Из этой небольшой цитаты следует необычайно много выводов, самый главный из которых состоит в том, что после Гегеля искать какое-то раз и навсегда данное определение свободы, а особенно искать свободу вне человеческой истории, в потустороннем мире, могут только люди, которые или вообще ничего не поняли в философии или желают не прояснить вопрос, а специально его запутать.
Но не менее важным выводом будет также вывод о том, только движение вперед по пути к культуре является движением к свободе. Это значит, что любой шаг назад, по пути к бескультурью - это шаг к несвободе, к рабству. Этот вывод заставляет крепко призадуматься о возможных последствиях того, что происходит в нашей стране в последние годы.

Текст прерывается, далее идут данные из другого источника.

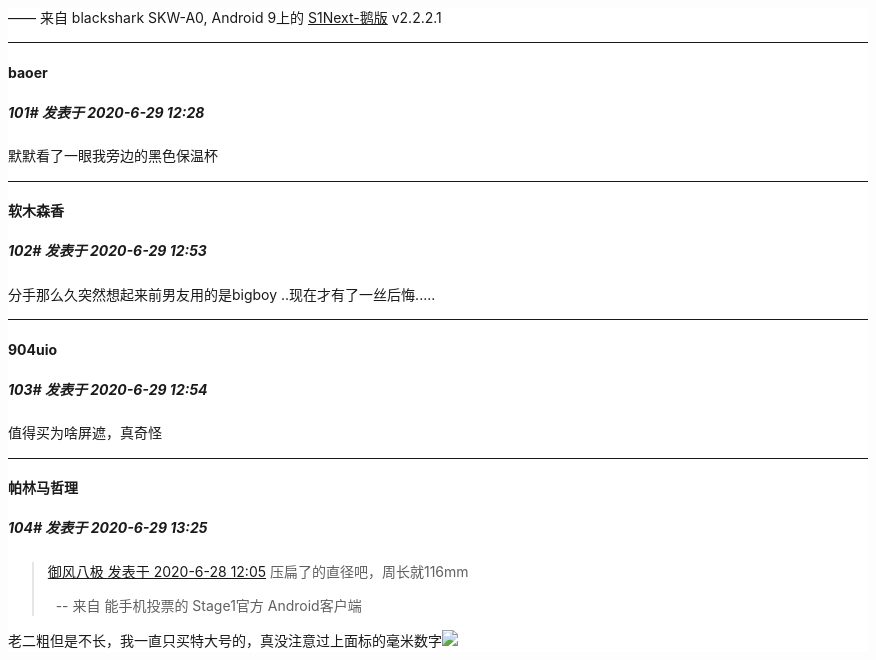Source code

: —— 来自 blackshark SKW-A0, Android 9上的 [S1Next-鹅版](https://github.com/ykrank/S1-Next/releases) v2.2.2.1







-----

####  baoer  
##### 101#       发表于 2020-6-29 12:28




默默看了一眼我旁边的黑色保温杯







-----

####  软木森香  
##### 102#       发表于 2020-6-29 12:53




分手那么久突然想起来前男友用的是bigboy ..现在才有了一丝后悔.....







-----

####  904uio  
##### 103#       发表于 2020-6-29 12:54




值得买为啥屏遮，真奇怪







-----

####  帕林马哲理  
##### 104#       发表于 2020-6-29 13:25



<blockquote><a href="httphttps://bbs.saraba1st.com/2b/forum.php?mod=redirect&amp;goto=findpost&amp;pid=47988205&amp;ptid=1944563" target="_blank">御风八极 发表于 2020-6-28 12:05</a>
压扁了的直径吧，周长就116mm

  -- 来自 能手机投票的 Stage1官方 Android客户端</blockquote>
老二粗但是不长，我一直只买特大号的，真没注意过上面标的毫米数字<img src="https://static.saraba1st.com/image/smiley/face2017/021.png" referrerpolicy="no-referrer">
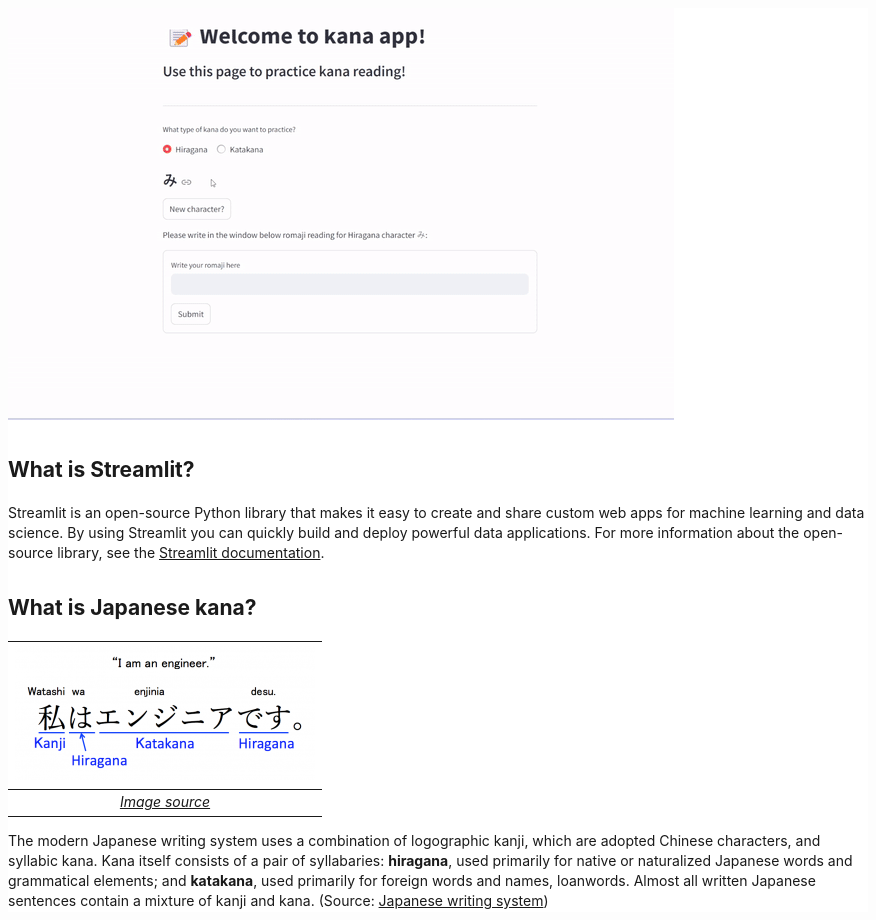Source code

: ![Given kana, transcribe it](images/kana-app-reading.gif)

## What is Streamlit?

Streamlit is an open-source Python library that makes it easy to create and share custom web apps for machine learning and data science. By using Streamlit you can quickly build and deploy powerful data applications. For more information about the open-source library, see the [Streamlit documentation](https://docs.streamlit.io/).

## What is Japanese kana?

| ![Image with hiragana, katakana, kanji](images/hiragana_katakana_kanji.png) | 
|:---------------------------------------------------------------------------:| 
| *[Image source](https://www.mlcjapanese.co.jp/hiragana_katakana.html)*      |

The modern Japanese writing system uses a combination of logographic kanji, which are adopted Chinese characters, and syllabic kana. 
Kana itself consists of a pair of syllabaries: **hiragana**, used primarily for native or naturalized Japanese words and grammatical elements; 
and **katakana**, used primarily for foreign words and names, loanwords. Almost all written Japanese sentences contain a mixture of kanji and kana.
(Source: [Japanese writing system](https://en.wikipedia.org/wiki/Japanese_writing_system))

А теперь можно остановиться и на вопросе о соотношении понятий свобода и творчество. Впрочем, дело здесь наверняка будет в понятиях. Сколько раз не сочетай слово (и даже понятие) свобода со словом (понятием) творчество, от этого во рту слаще не станет. Вы вправе сколько угодно лепить ярлычок творчества ко всему, что не укладывается в рамки понимаемого, но от этого ни вы, ни те, кто вас окружает свободней не станете. Вопрос каждый раз будет упираться в то обстоятельство, в достаточной ли мы познали законы внешней природы и подчинили ее своим собственным целям и в то, насколько мы познали законы своего собственного развития то есть общественные законы и подчинили самим себе свою собственную природу. Последнее обстоятельство имеет особое значение, ибо от того, насколько мы овладели законами общественного развития зависит и то, пойдет ли нам на самом деле на пользу, или, наоборот, во вред, знание и владение законами природы. Будет ли оно поставлено на службу развитию творческих способностей каждого отдельного человека и всего общества или будет и дальше служить безумному обогащению ничтожного меньшинства и все более интенсивной эксплуатации подавляющего большинства.